==== Excerpt to read ====

British civil servant and businessman

Sir Martin Eugene Donnelly, (born 4 June 1958) is a British former civil servant. His roles included permanent secretary of the Department for Business, Innovation and Skills (2010–2016), and of the Department for International Trade (2016–2017).

== Career ==
Donnelly joined the Treasury in 1980. In 1988 he was Private Secretary to the Secretary of State for Northern Ireland, and from 1989 in Brussels working in the Cabinet of Leon Brittan before returning to London in 1993. In 1995 he went on secondment to the French Ministry of Finance, returning to the Treasury in 1996. From 1998 to 2003 he worked in the Cabinet Office as Deputy Head of the European Secretariat and then moved to the Immigration and Nationality Directorate of the Home Office for a year.

In 2004, Donnelly was promoted to be Director-General for Economics (later, for Europe and Globalisation) in the Foreign and Commonwealth Office. In 2008–2009 he went on secondment to UK telecoms regulator Ofcom, returning to the Cabinet Office to lead the Smarter Government white paper.

====

#### Set task 1
Transcribe the passage on Martin Donnelly from "Sir Martin Eugene" up to and including "International Trade (2016–2017).".
#### Set task 2
Pick up the account of Martin Donnelly's career after its last sentence and carry it on.
The records play no part in the work on this page.

==== Dataset content ====

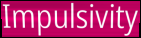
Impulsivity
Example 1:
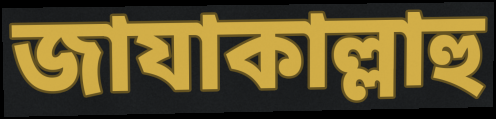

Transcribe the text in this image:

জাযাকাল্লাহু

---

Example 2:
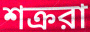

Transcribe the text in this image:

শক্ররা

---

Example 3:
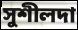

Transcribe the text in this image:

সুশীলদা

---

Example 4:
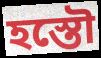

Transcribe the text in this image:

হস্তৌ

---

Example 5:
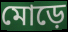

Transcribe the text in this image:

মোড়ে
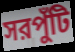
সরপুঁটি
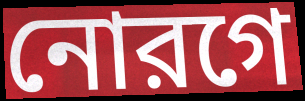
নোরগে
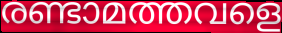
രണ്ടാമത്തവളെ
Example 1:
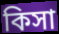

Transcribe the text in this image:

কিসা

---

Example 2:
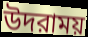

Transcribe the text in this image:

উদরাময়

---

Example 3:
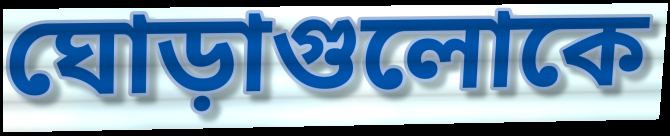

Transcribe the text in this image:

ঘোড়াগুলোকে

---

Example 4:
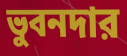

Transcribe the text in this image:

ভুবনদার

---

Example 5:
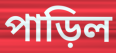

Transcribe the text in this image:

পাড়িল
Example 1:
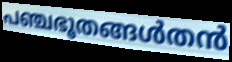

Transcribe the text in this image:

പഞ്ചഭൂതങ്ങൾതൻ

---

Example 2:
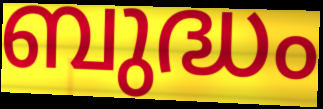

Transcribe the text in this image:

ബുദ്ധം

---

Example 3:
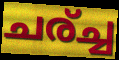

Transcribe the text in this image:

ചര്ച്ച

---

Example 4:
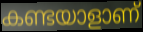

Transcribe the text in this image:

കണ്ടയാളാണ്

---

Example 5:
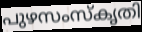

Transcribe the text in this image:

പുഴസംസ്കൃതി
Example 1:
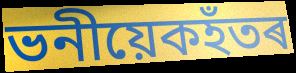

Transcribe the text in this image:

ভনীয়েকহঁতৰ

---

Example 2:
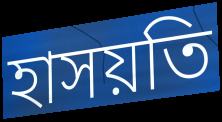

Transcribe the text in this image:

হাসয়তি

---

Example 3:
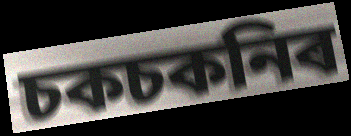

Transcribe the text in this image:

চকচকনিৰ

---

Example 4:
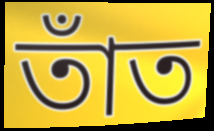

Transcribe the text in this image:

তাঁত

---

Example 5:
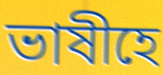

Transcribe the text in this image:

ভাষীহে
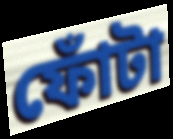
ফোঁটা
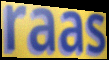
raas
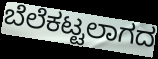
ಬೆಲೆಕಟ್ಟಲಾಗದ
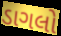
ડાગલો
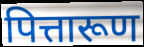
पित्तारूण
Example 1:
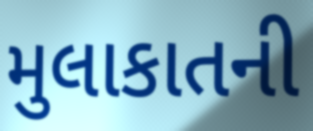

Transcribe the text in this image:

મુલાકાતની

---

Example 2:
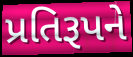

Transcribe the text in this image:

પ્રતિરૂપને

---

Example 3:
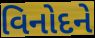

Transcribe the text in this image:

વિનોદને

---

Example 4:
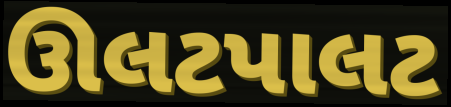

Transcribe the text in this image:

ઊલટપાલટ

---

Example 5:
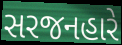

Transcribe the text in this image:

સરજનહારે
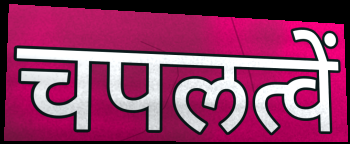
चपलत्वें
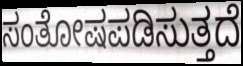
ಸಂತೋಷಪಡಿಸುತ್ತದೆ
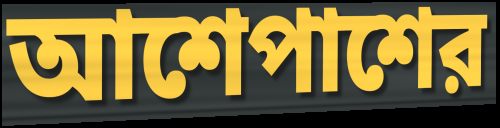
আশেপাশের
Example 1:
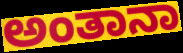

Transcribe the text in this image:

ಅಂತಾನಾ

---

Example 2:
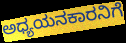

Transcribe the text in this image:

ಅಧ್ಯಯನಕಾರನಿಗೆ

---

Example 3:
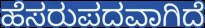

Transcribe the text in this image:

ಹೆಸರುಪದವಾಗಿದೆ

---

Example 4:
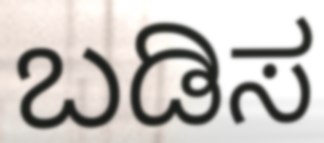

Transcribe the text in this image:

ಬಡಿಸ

====

#### Exercise result 1
Sir Martin Eugene Donnelly, (born 4 June 1958) is a British former civil servant. His roles included permanent secretary of the Department for Business, Innovation and Skills (2010–2016), and of the Department for International Trade (2016–2017).

#### Exercise result 2
In 2010, he was briefly made acting head of the FCO after Sir Peter Ricketts became the UK's first National Security Advisor. After a few months, he was appointed as permanent secretary in charge of the wide-ranging Department for Business, Innovation and Skills (BIS), and held that role until the department was disbanded in July 2016 at the start of the first May ministry. He transferred to the permanent secretary role at the newly created Department for International Trade, until he left the civil service in March 2017.

As of September 2015, Donnelly was paid a salary of between £180,000 and £184,999, making him one of the 328 most highly paid people in the British public sector at that time.

Donnelly led work to improve inclusion and gender balance across the senior civil service leadership in a range of departments. While permanent secretary of BIS he achieved gender balance across the senior team of 160 people, encouraging part-time working and job shares, by developing a new culture to encourage supportive team working. BIS was the first major department to achieve gender parity in its senior leadership.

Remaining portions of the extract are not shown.